On the second weekend, I decided I should use some of my dad’s corn since he has a metric crap-ton of the stuff growing in his gardens and was out of town. Better I get it than the deer/turkeys/raccoons… Thirteen ears of corn fit perfectly in the eight-trays, and condensed down to about a pint container once dehydrated. Now I have some delicious corn for soups and casseroles this winter.

Coincidentally, that same weekend, one of the limbs on our good apple tree cracked under the weight of this year’s overabundant harvest. We pulled about 40 pounds of apples from that twenty-foot limb; next weekend’s project! The small apples went into making some juice, but the biggest and best were saved for the dehydrator. I must have sliced thirty of them this morning (I’ll consider one of those slicing/coring gadgets for next time; an hour clutching a paring knife is not good for the wrist), but they turned out to be quite a tasty snack; a full quart of dried apple slices, and the promise of much more as long as the trees don’t buckle under the weight.
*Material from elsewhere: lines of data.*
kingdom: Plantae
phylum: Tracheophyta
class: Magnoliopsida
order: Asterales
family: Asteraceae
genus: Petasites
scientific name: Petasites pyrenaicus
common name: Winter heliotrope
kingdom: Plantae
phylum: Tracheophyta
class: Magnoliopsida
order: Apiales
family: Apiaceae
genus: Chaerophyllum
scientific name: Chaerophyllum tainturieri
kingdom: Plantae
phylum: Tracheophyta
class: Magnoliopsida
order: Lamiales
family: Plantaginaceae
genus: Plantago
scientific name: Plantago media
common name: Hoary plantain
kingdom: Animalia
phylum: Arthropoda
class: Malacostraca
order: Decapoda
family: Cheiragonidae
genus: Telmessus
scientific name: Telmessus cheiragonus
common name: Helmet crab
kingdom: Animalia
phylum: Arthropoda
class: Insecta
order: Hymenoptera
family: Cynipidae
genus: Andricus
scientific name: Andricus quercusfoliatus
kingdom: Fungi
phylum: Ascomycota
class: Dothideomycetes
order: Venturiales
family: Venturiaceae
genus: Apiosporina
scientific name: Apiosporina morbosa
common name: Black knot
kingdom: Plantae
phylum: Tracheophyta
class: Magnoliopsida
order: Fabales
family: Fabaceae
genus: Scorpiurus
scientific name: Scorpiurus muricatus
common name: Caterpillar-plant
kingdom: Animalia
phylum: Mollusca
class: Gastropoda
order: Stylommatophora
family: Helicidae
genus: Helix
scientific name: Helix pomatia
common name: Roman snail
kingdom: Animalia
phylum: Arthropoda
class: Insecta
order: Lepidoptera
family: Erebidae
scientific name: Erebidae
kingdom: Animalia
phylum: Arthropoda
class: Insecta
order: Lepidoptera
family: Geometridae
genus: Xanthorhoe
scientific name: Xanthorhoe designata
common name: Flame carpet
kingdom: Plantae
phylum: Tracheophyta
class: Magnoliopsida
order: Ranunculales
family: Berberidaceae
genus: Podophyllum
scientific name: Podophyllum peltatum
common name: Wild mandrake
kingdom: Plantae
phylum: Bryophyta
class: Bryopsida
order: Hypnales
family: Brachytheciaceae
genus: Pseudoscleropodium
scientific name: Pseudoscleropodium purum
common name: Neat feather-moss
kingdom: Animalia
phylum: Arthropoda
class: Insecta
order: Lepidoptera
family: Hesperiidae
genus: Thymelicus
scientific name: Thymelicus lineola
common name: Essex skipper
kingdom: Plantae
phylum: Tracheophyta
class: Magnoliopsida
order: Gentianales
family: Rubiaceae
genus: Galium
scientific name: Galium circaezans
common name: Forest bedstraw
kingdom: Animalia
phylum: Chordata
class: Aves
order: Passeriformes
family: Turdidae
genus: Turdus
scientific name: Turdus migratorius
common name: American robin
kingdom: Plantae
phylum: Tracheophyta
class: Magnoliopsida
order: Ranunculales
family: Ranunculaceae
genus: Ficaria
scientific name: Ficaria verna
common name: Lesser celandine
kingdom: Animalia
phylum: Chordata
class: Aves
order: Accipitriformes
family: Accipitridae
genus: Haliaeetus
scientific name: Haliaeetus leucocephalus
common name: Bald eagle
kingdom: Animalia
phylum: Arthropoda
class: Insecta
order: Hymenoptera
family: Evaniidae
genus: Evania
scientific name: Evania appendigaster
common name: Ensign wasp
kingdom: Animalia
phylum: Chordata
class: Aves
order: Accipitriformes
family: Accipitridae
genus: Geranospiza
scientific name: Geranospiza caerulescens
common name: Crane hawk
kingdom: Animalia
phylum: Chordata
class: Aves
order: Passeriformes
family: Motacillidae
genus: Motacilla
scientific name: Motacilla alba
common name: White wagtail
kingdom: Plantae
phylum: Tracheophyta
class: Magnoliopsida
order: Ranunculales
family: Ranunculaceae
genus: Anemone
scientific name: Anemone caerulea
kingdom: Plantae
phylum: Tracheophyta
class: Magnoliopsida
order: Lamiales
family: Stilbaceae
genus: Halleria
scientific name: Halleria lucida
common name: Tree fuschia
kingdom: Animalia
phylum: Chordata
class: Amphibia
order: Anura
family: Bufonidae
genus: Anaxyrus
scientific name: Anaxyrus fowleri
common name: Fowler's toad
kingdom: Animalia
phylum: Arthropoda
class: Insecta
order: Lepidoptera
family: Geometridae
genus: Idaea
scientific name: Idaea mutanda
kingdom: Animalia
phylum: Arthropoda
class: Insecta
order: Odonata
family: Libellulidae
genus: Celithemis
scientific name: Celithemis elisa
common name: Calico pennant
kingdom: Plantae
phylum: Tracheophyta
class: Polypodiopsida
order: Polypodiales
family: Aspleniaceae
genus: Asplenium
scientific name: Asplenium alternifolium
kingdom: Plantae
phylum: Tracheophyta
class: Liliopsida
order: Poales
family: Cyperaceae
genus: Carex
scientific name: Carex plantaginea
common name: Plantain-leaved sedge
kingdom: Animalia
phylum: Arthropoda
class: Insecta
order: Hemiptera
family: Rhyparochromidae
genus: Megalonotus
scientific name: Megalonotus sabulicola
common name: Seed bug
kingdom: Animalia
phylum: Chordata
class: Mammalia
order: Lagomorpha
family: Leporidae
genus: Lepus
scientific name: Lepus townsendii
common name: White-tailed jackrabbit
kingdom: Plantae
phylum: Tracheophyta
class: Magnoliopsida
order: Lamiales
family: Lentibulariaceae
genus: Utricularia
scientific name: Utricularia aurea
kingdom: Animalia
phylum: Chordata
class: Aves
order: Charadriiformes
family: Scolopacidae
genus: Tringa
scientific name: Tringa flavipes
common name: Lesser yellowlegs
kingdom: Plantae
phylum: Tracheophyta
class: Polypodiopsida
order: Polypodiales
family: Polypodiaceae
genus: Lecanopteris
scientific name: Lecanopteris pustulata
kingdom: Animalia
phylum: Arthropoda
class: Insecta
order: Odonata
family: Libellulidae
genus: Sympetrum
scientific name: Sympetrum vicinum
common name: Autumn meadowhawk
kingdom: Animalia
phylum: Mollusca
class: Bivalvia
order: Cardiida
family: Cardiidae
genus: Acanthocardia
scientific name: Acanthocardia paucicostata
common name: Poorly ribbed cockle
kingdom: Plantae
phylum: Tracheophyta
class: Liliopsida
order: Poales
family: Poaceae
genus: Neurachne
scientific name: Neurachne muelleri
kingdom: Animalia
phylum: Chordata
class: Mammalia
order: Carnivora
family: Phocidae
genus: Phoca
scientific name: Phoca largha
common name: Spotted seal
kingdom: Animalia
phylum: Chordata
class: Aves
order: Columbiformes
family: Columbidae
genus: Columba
And not to worry, the wood from that limb is drying for use in the smoker (planned topic for future posts, stay tuned) and should be ready sometime in 2015.

I am in love with this thing. I want to desiccate all sorts of food. Fish jerky, turkey jerky, tomatoes, peppers (bell and hot), onions, garlic, shallots, potatoes, kale, herbs, I could go on. My only problem is what to choose next, and how soon to get more trays for the thing.

So, has anyone done any dehydrating and want to suggest something for me to try next weekend? Anything I should avoid?